Exercise requirements
Every single entry must be reproduced precisely.

Exercise data
####################

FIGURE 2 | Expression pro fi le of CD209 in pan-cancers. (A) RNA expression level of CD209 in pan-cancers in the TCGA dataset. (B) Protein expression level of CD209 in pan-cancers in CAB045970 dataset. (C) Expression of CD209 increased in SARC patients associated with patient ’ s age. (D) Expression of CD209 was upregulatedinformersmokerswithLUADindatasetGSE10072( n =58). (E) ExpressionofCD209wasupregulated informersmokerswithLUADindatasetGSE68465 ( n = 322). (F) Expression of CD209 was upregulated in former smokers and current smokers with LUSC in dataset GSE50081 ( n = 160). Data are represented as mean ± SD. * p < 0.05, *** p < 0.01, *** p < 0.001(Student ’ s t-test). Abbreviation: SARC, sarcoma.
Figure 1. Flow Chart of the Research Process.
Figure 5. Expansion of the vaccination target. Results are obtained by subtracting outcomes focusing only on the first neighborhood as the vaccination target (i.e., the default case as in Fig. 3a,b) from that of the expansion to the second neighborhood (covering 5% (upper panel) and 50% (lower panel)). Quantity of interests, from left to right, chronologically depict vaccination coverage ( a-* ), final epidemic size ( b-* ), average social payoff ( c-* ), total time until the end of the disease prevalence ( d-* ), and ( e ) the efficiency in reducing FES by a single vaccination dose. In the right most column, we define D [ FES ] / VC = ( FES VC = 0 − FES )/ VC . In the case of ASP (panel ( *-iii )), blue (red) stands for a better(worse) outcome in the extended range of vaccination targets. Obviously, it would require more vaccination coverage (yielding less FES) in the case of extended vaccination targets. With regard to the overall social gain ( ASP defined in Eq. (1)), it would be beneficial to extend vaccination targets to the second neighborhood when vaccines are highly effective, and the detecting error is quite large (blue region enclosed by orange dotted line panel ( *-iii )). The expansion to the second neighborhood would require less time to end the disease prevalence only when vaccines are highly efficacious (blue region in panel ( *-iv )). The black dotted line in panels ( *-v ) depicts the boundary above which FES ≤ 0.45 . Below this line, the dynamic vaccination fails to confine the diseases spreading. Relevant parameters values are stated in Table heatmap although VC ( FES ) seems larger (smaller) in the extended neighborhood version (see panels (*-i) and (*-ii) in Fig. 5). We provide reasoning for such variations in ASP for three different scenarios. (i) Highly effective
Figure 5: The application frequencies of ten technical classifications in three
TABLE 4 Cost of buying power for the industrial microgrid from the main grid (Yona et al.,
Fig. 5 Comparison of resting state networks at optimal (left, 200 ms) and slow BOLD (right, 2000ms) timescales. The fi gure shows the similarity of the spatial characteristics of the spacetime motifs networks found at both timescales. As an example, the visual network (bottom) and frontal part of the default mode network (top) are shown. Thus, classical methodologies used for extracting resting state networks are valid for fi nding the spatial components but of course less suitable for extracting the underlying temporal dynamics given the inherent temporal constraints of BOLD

####################

Completed exercise
FIGURE 2 | Expression pro fi le of CD209 in pan-cancers. (A) RNA expression level of CD209 in pan-cancers in the TCGA dataset. (B) Protein expression level of CD209 in pan-cancers in CAB045970 dataset. (C) Expression of CD209 increased in SARC patients associated with patient ’ s age. (D) Expression of CD209 was upregulatedinformersmokerswithLUADindatasetGSE10072( n =58). (E) ExpressionofCD209wasupregulated informersmokerswithLUADindatasetGSE68465 ( n = 322). (F) Expression of CD209 was upregulated in former smokers and current smokers with LUSC in dataset GSE50081 ( n = 160). Data are represented as mean ± SD. * p < 0.05, *** p < 0.01, *** p < 0.001(Student ’ s t-test). Abbreviation: SARC, sarcoma.
Figure 1. Flow Chart of the Research Process.
Figure 5. Expansion of the vaccination target. Results are obtained by subtracting outcomes focusing only on the first neighborhood as the vaccination target (i.e., the default case as in Fig. 3a,b) from that of the expansion to the second neighborhood (covering 5% (upper panel) and 50% (lower panel)). Quantity of interests, from left to right, chronologically depict vaccination coverage ( a-* ), final epidemic size ( b-* ), average social payoff ( c-* ), total time until the end of the disease prevalence ( d-* ), and ( e ) the efficiency in reducing FES by a single vaccination dose. In the right most column, we define D [ FES ] / VC = ( FES VC = 0 − FES )/ VC . In the case of ASP (panel ( *-iii )), blue (red) stands for a better(worse) outcome in the extended range of vaccination targets. Obviously, it would require more vaccination coverage (yielding less FES) in the case of extended vaccination targets. With regard to the overall social gain ( ASP defined in Eq. (1)), it would be beneficial to extend vaccination targets to the second neighborhood when vaccines are highly effective, and the detecting error is quite large (blue region enclosed by orange dotted line panel ( *-iii )). The expansion to the second neighborhood would require less time to end the disease prevalence only when vaccines are highly efficacious (blue region in panel ( *-iv )). The black dotted line in panels ( *-v ) depicts the boundary above which FES ≤ 0.45 . Below this line, the dynamic vaccination fails to confine the diseases spreading. Relevant parameters values are stated in Table heatmap although VC ( FES ) seems larger (smaller) in the extended neighborhood version (see panels (*-i) and (*-ii) in Fig. 5). We provide reasoning for such variations in ASP for three different scenarios. (i) Highly effective
Figure 5: The application frequencies of ten technical classifications in three
TABLE 4 Cost of buying power for the industrial microgrid from the main grid (Yona et al.,
Fig. 5 Comparison of resting state networks at optimal (left, 200 ms) and slow BOLD (right, 2000ms) timescales. The fi gure shows the similarity of the spatial characteristics of the spacetime motifs networks found at both timescales. As an example, the visual network (bottom) and frontal part of the default mode network (top) are shown. Thus, classical methodologies used for extracting resting state networks are valid for fi nding the spatial components but of course less suitable for extracting the underlying temporal dynamics given the inherent temporal constraints of BOLD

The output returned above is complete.